I'd Like to "See It"

Throughout the sixth chapter of the book Longing to Know, which I am currently reading, the metaphor of an image coming into focus as it is moved away from the face is used to explain the process of getting to know God. Valid. It seems as valid as it might for any other field of study: math, science, history. Things click into place best at twenty thousand feet.

But isn't it true that in philosophy, in theology, in the realm of metaphysics, it is entirely likely that the picture we are trying to focus on may actually look like this, or this, or this? Awesome, we can pick out colors. We know that there is something concrete to what we are seeing. But the images might be computer generated; in fact, mainstream Christianity teaches that there is indisputably only one image we could possibly look at that is in focus. How do we know, before the picture has come into focus, if we are attempting to focus on an inherently blurry picture?

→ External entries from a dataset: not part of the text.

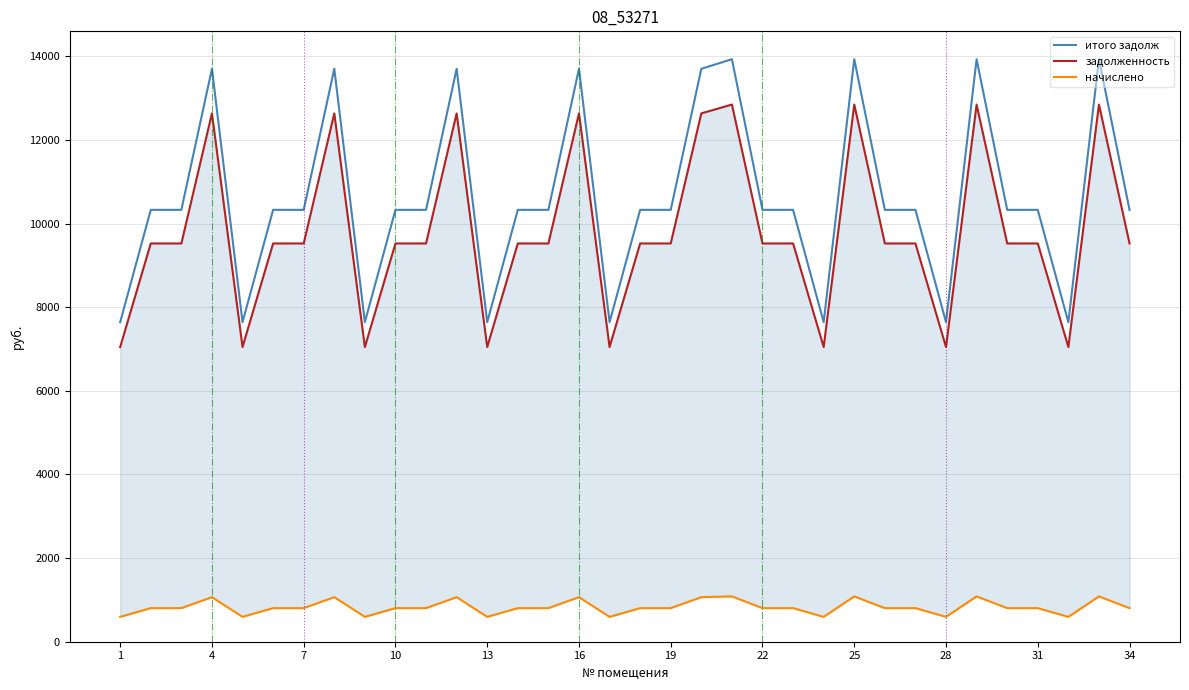

What is the highest value of the итого задолж series?

13928.6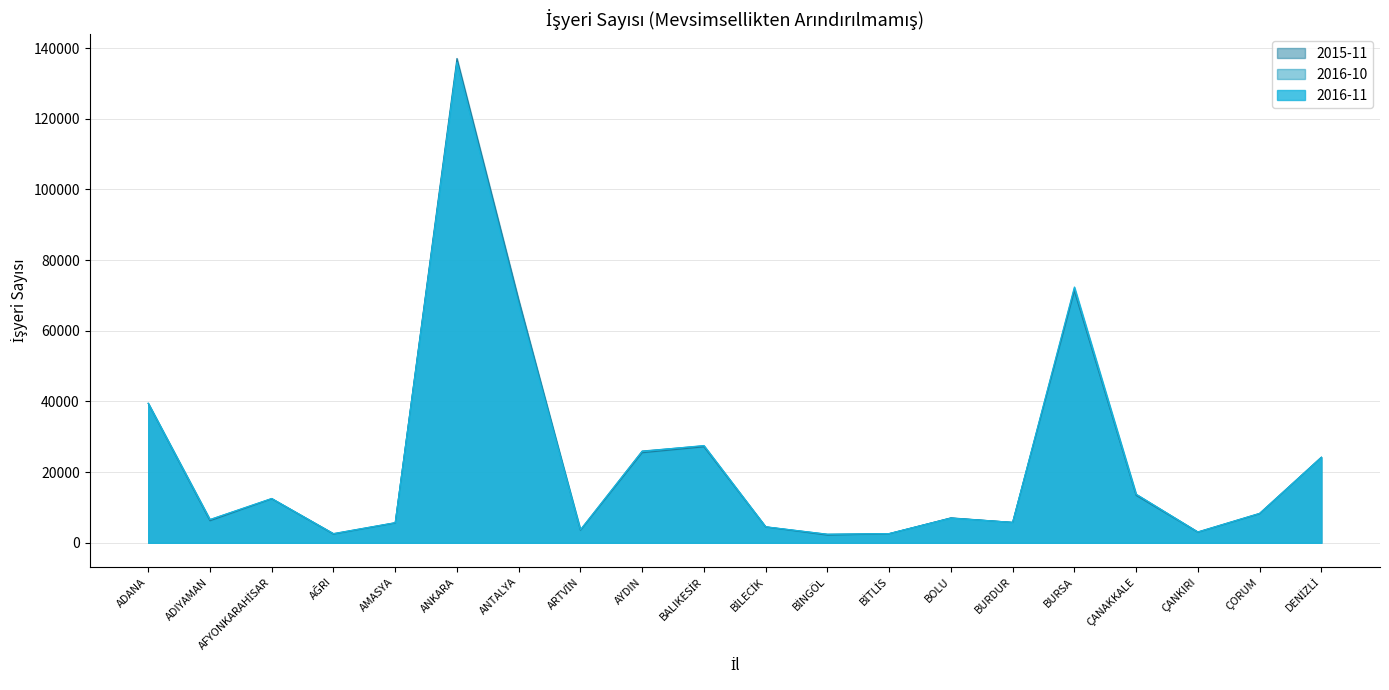

What is the spread (max minus min) of values at ÇORUM?

128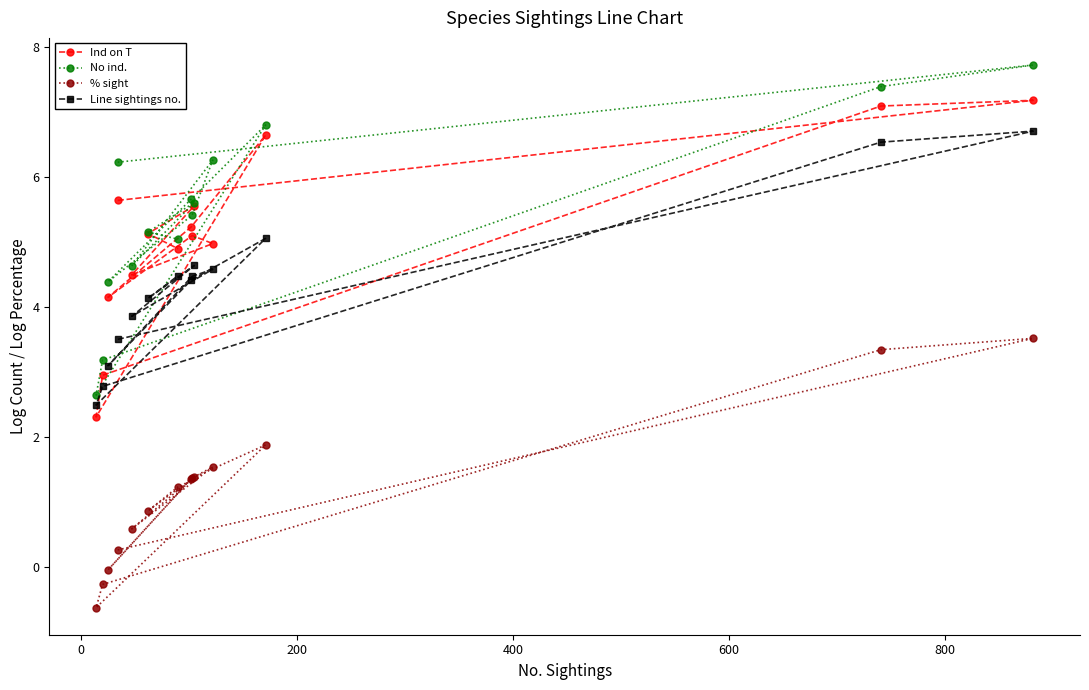

Rank the series by their maximum value, from lowest to highest.

% sight, Line sightings no., Ind on T, No ind.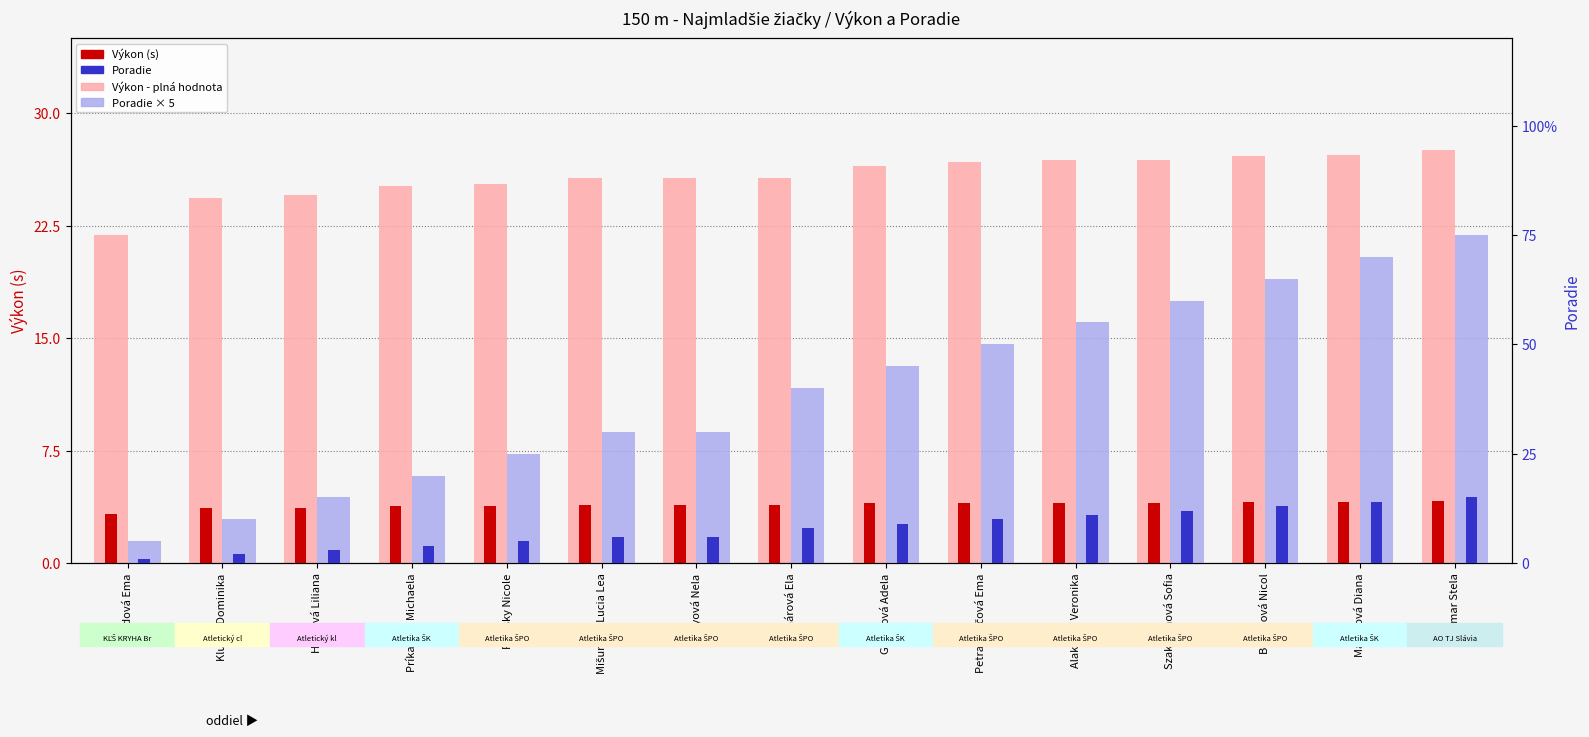

Which series has the largest total across all categories?

Poradie - light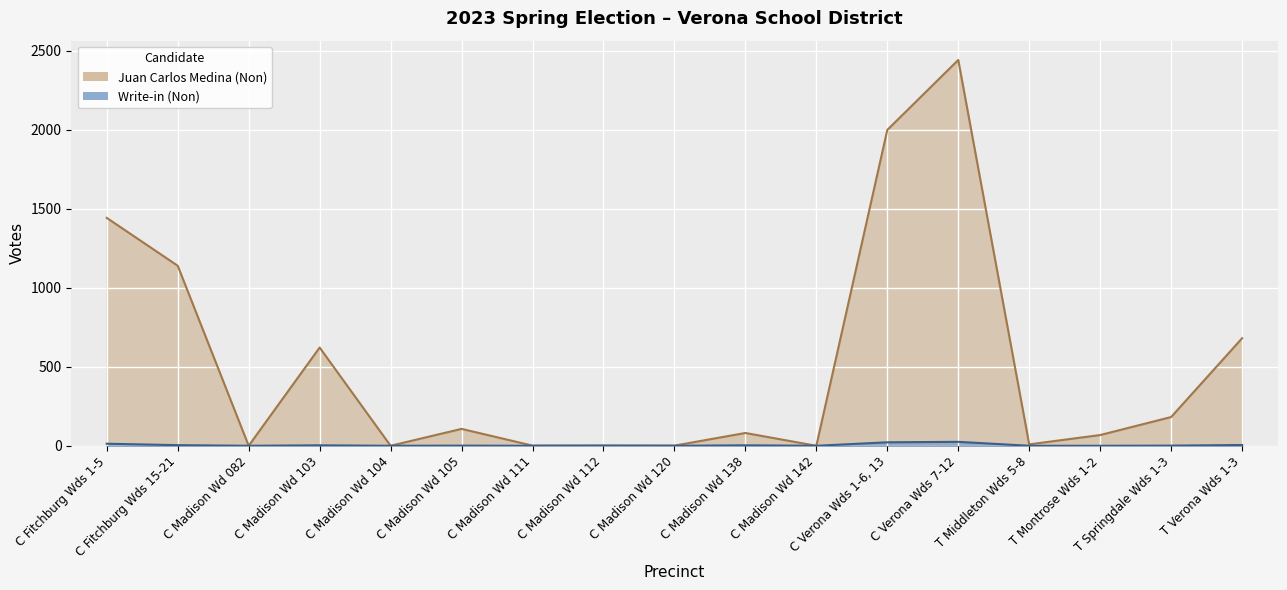

At which label does Write-in (Non) first exceed 1?

C Fitchburg Wds 1-5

She defines epistemology as "the human's skilled coping with the world through achieving a coherence, an integrated pattern, a making sense of things, that opens the world to us." Firstly, what is skill? Ah, such a relative term. What does it mean to cope? What exactly are we coping with? ("The world" is pretty general.) What is achievement, in a world marred by unfinished and imperfectly-finished tasks? What is coherence? How are we to make sense of the world when we don't know which authorities to trust or which parts of the world to observe in order to come to an accurate understanding, a true cohesion?